**Task instructions**
• A. Answer these questions using the biography of Siri Carpenter, one answer per line:
(i) In which town did Carpenter grow up?
(ii) At which newspaper did she serve her 1998 AAAS Mass Media Fellowship?
(iii) Which magazine employed her as a senior editor and then a features editor from 2012 to 2014?
• B. Set down word for word the passage of the biography of Siri Carpenter starting with "Early career" and going on through "News for Students.".

**Text segment**
Siri Carpenter (born 1971) is an American freelance science journalist and editor living in Madison, Wisconsin. The author of multiple articles in Scientific American, Science, APA Monitor, and other publications, she is a co-founder and the editor-in-chief of The Open Notebook. In 2018 Carpenter was elected to a two-year term as president of the National Association of Science Writers.

Early life and education 
Carpenter grew up in La Crescent, Minnesota. She is married, with two daughters, and lives in Madison, Wisconsin. She completed her undergraduate education at the University of Wisconsin-Madison, earning a B.A. in psychology in 1995. She earned an M.S. in 1997, and  Ph.D. in 2000, both in social psychology at Yale University. Her dissertation, Implicit gender attitudes, was directed by Mahzarin R. Banaji.

Career

Early career 
In 1998 Carpenter was a Science and Engineering Mass Media Fellow of the American Association for the Advancement of Science, at the Richmond Times-Dispatch in Richmond, Virginia. The following year she was a science writer intern at Science News in Washington, D.C. After completing her Ph.D., Carpenter was hired as a senior science writer for the APA Monitor on Psychology in Washington, D.C., from 2000 to 2002.

Science journalist, editor 
Carpenter's career as a freelance science journalist began in 2002. From 2012 to 2014, she was a senior editor and then a features editor at Discover Magazine in Waukesha, Wisconsin. Since 2014 Carpenter has also worked as a freelance editor for several publications, including bioGraphic, and Science News for Students.

**Record set**
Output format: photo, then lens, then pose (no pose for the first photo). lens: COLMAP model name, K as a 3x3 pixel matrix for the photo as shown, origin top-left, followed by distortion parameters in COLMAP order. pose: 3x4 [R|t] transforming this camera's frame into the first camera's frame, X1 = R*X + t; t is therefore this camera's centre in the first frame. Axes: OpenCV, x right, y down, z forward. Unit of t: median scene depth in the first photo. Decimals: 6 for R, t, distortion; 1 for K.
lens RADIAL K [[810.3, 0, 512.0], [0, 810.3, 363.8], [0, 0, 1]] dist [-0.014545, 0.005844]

---

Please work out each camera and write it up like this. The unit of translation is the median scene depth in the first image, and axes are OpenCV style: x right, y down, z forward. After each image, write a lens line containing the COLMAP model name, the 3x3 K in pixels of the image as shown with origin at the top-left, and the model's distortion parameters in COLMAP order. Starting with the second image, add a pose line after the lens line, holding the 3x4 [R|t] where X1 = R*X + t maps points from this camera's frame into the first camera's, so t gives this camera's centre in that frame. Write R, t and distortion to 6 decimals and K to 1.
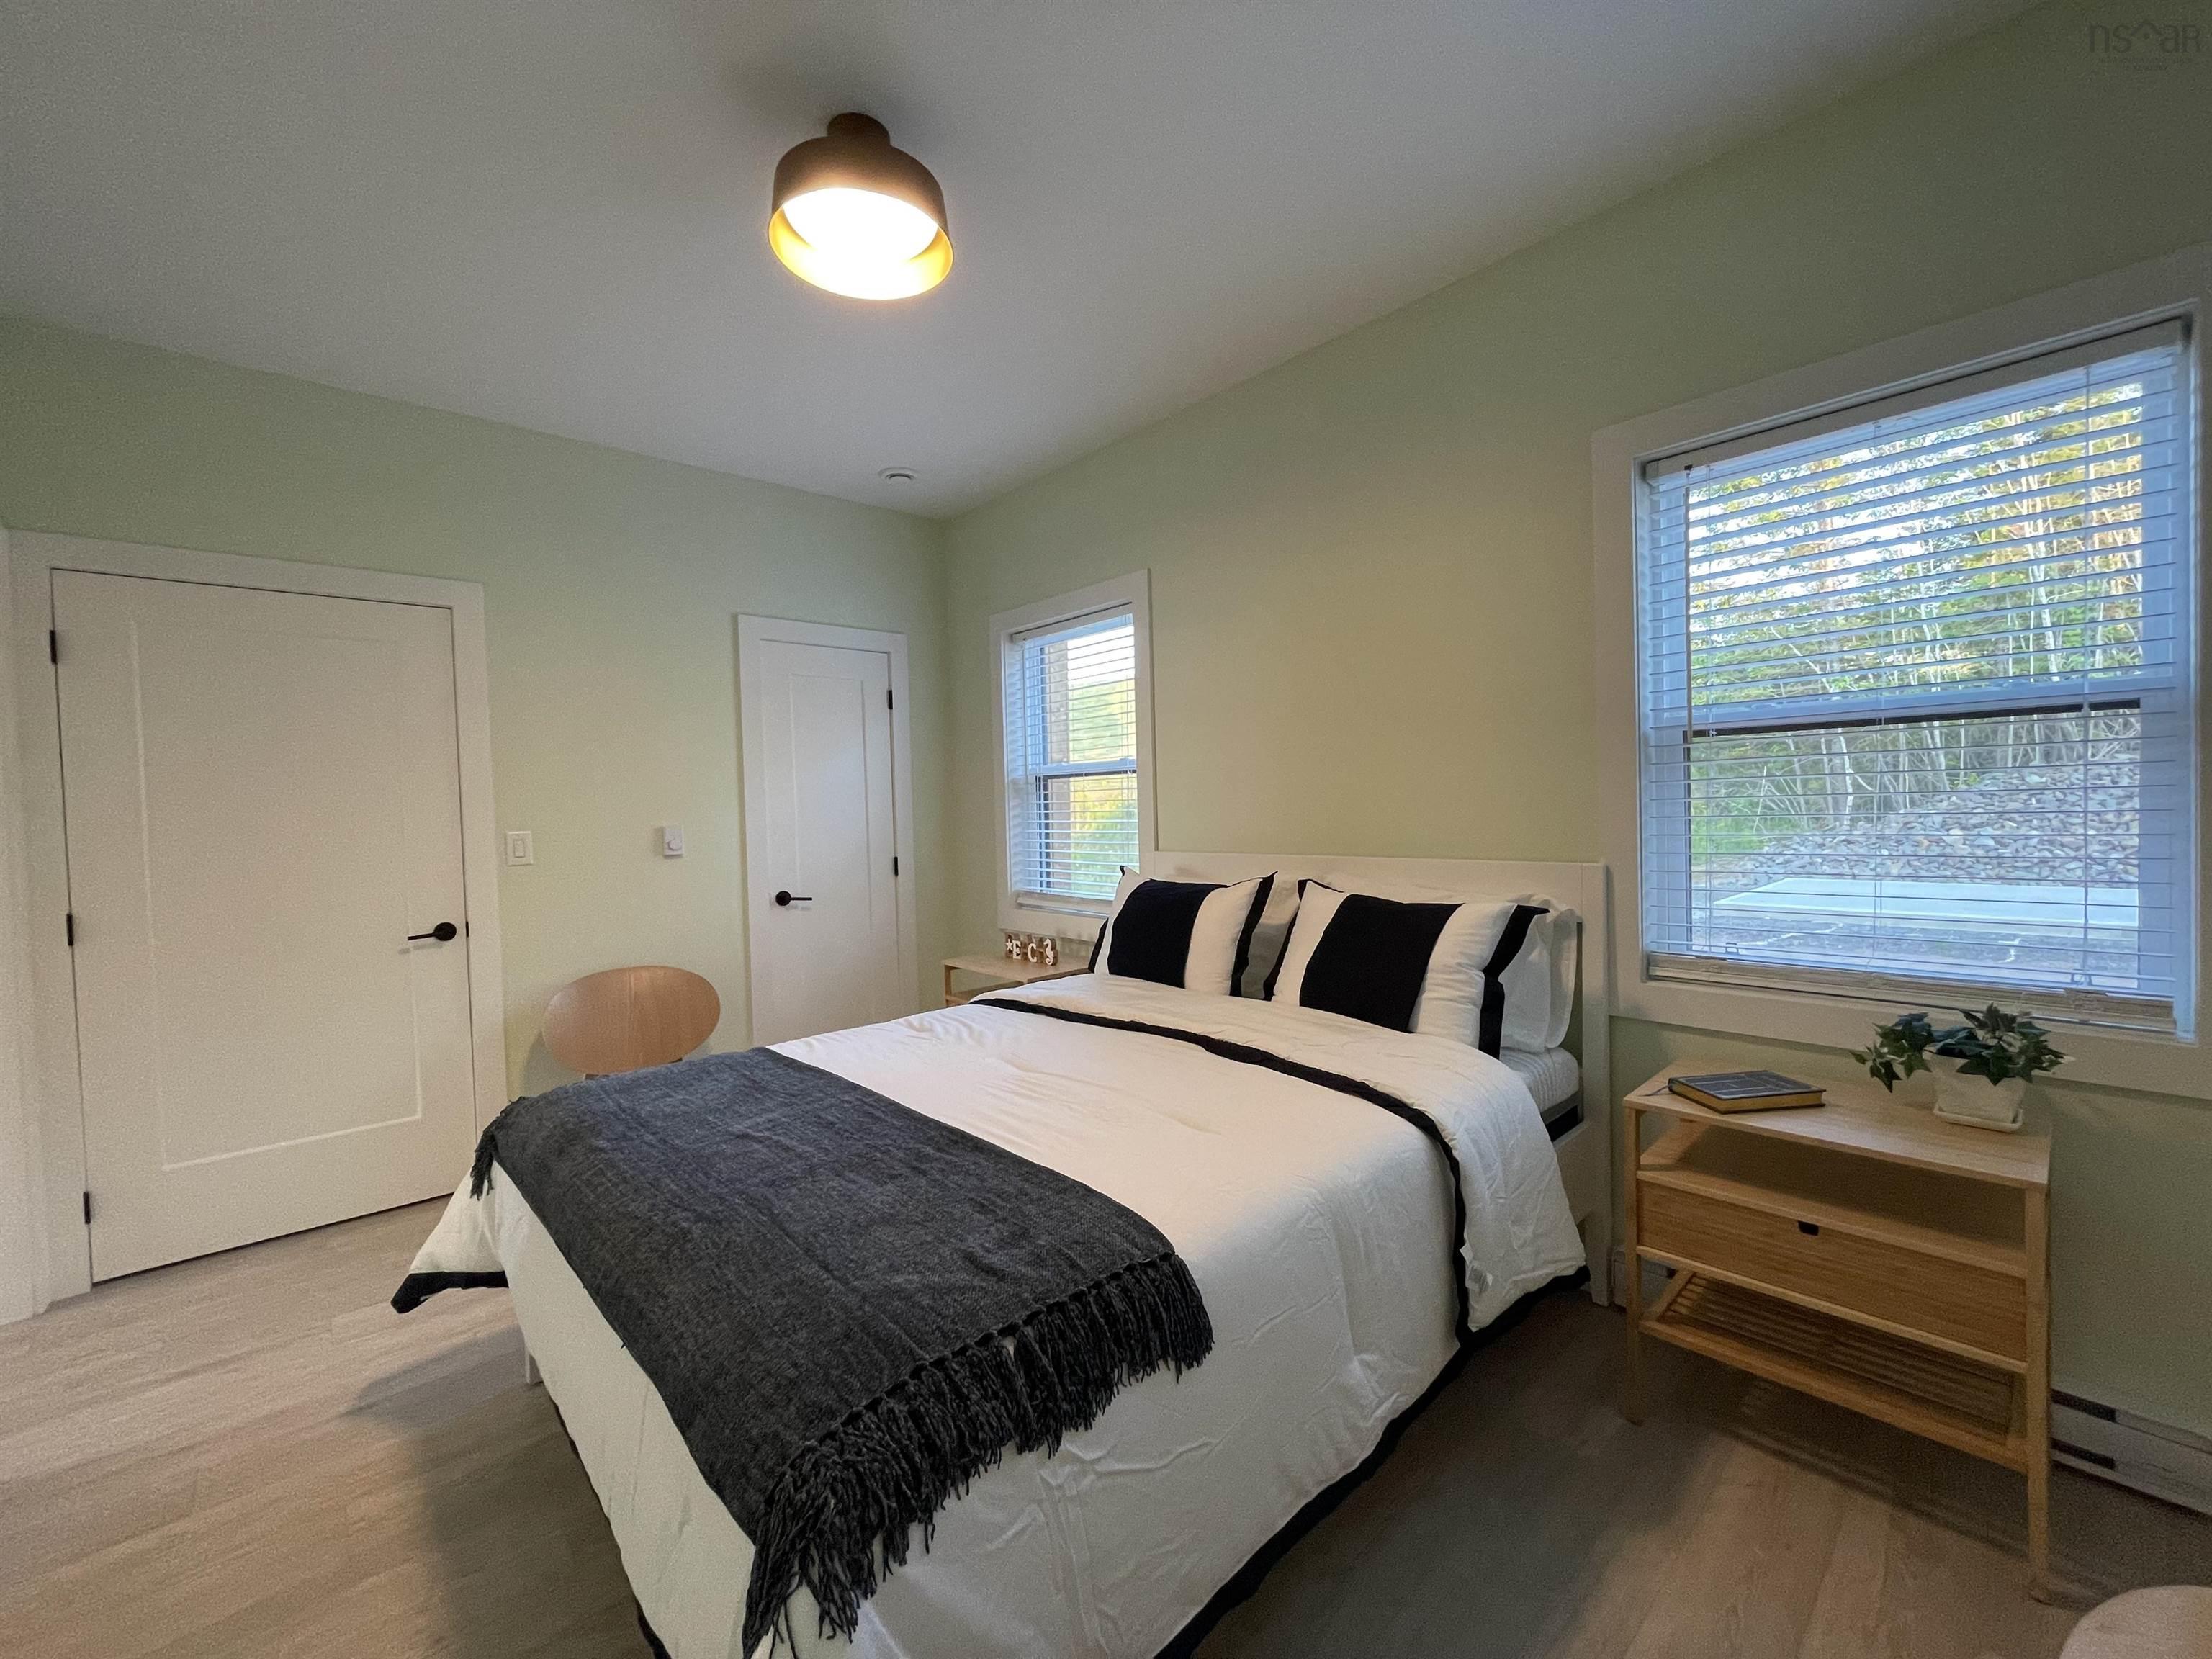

==

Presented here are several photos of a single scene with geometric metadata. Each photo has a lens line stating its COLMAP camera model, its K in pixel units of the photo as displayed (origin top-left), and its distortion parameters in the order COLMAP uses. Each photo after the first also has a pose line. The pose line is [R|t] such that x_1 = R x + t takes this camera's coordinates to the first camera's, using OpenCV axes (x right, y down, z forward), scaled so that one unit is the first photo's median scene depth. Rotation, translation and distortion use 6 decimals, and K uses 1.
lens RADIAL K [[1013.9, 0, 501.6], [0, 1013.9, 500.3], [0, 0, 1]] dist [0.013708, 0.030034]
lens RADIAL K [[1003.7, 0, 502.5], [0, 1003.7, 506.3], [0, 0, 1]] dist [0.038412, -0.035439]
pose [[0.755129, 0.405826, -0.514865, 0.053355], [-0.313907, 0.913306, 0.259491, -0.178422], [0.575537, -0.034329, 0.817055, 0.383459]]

**List of solutions**
• A.
(i) La Crescent, Minnesota
(ii) The Richmond Times-Dispatch in Richmond, Virginia
(iii) Discover Magazine

• B.
Early career 
In 1998 Carpenter was a Science and Engineering Mass Media Fellow of the American Association for the Advancement of Science, at the Richmond Times-Dispatch in Richmond, Virginia. The following year she was a science writer intern at Science News in Washington, D.C. After completing her Ph.D., Carpenter was hired as a senior science writer for the APA Monitor on Psychology in Washington, D.C., from 2000 to 2002.

Science journalist, editor 
Carpenter's career as a freelance science journalist began in 2002. From 2012 to 2014, she was a senior editor and then a features editor at Discover Magazine in Waukesha, Wisconsin. Since 2014 Carpenter has also worked as a freelance editor for several publications, including bioGraphic, and Science News for Students.